Copy the entries below word for word, but omit any pictures they contain.

BEGIN

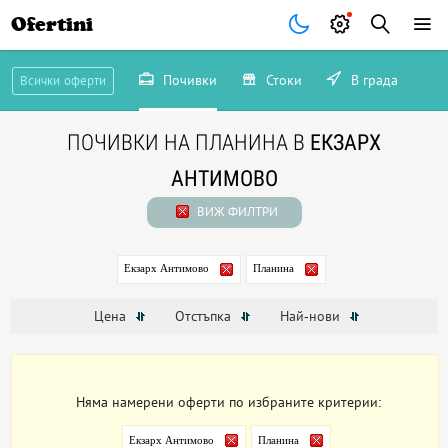
Ofertini
Почивки
Стоки
В града
Всички оферти
ПОЧИВКИ НА ПЛАНИНА В
ЕКЗАРХ
АНТИМОВО
ВИЖ ФИЛТРИ
Екзарх Антимово
Планина
Цена
Отстъпка
Най-нови
Няма намерени оферти по избраните критерии:
Екзарх Антимово
Планина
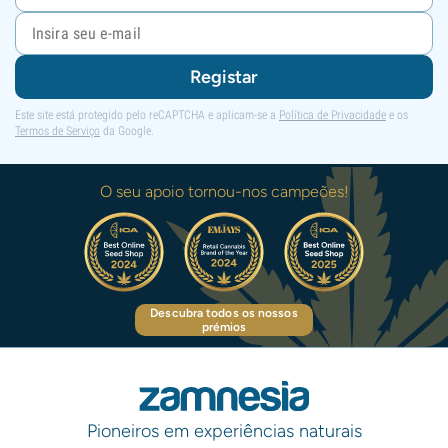
Registar
Este site está protegido pelo reCAPTCHA e aplicam-se a
Política de Privacidade
e os
Termos de Serviço
da Google.
O seu apoio tornou-nos campeões!
Descubra todos os nossos
prémios
Pioneiros em experiências naturais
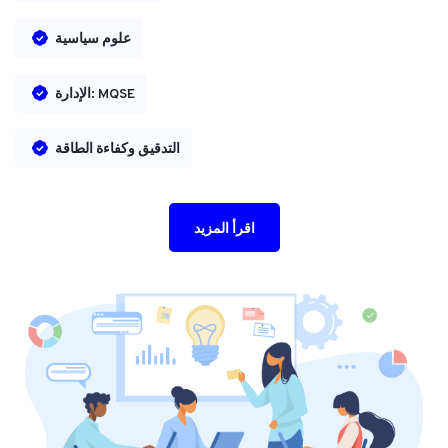
علوم سياسية
الإدارة: MQSE
التدقيق وكفاءة الطاقة
اقرأ المزيد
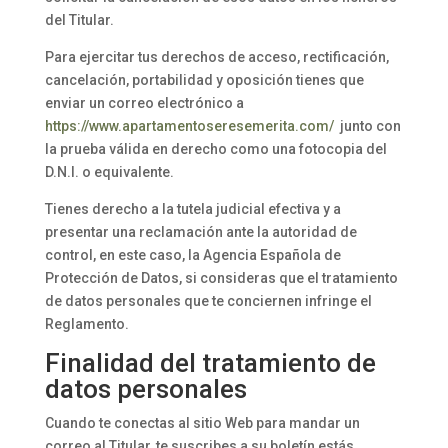
del Titular.
Para ejercitar tus derechos de acceso, rectificación,
cancelación, portabilidad y oposición tienes que
enviar un correo electrónico a
https://www.apartamentoseresemerita.com/
junto con
la prueba válida en derecho como una fotocopia del
D.N.I. o equivalente.
Tienes derecho a la tutela judicial efectiva y a
presentar una reclamación ante la autoridad de
control, en este caso, la Agencia Española de
Protección de Datos, si consideras que el tratamiento
de datos personales que te conciernen infringe el
Reglamento.
Finalidad del tratamiento de
datos personales
Cuando te conectas al sitio Web para mandar un
correo al Titular, te suscribes a su boletín estás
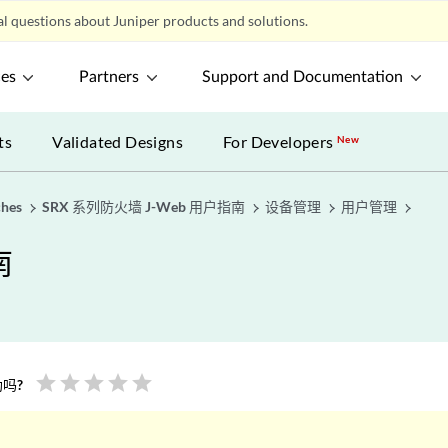
l questions about Juniper products and solutions.
ces
Partners
Support and Documentation
ts
Validated Designs
For Developers
New
ches
SRX 系列防火墙 J-Web 用户指南
设备管理
用户管理
南
star
star
star
star
star
吗?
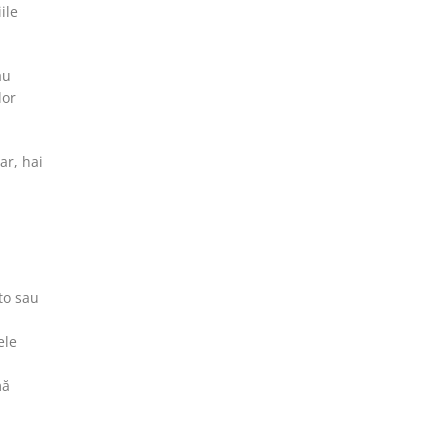
ile
au
lor
ar, hai
to sau
ele
mă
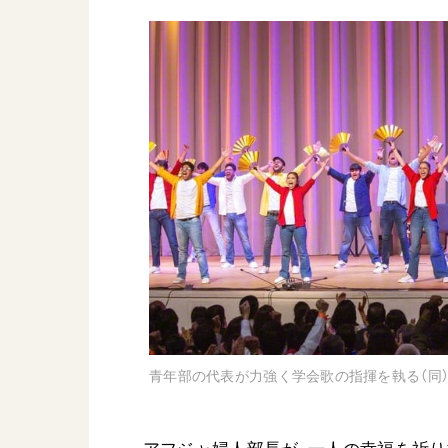
青年部の代表が力強く学会歌の指揮を執る（同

END

Problem solution>
Ofertini
Почивки
Стоки
В града
Всички оферти
ПОЧИВКИ НА ПЛАНИНА В
ЕКЗАРХ
АНТИМОВО
ВИЖ ФИЛТРИ
Екзарх Антимово
Планина
Цена
Отстъпка
Най-нови
Няма намерени оферти по избраните критерии:
Екзарх Антимово
Планина
Registar
Este site está protegido pelo reCAPTCHA e aplicam-se a
Política de Privacidade
e os
Termos de Serviço
da Google.
O seu apoio tornou-nos campeões!
Descubra todos os nossos
prémios
Pioneiros em experiências naturais
علوم سياسية
الإدارة: MQSE
التدقيق وكفاءة الطاقة
اقرأ المزيد
del Titular.
Para ejercitar tus derechos de acceso, rectificación,
cancelación, portabilidad y oposición tienes que
enviar un correo electrónico a
https://www.apartamentoseresemerita.com/
junto con
la prueba válida en derecho como una fotocopia del
D.N.I. o equivalente.
Tienes derecho a la tutela judicial efectiva y a
presentar una reclamación ante la autoridad de
control, en este caso, la Agencia Española de
Protección de Datos, si consideras que el tratamiento
de datos personales que te conciernen infringe el
Reglamento.
Finalidad del tratamiento de
datos personales
Cuando te conectas al sitio Web para mandar un
correo al Titular, te suscribes a su boletín estás
l questions about Juniper products and solutions.
ces
Partners
Support and Documentation
ts
Validated Designs
For Developers
New
ches
SRX 系列防火墙 J-Web 用户指南
设备管理
用户管理
南
star
star
star
star
star
吗?
ile
au
lor
ar, hai
to sau
ele
mă
青年部の代表が力強く学会歌の指揮を執る（同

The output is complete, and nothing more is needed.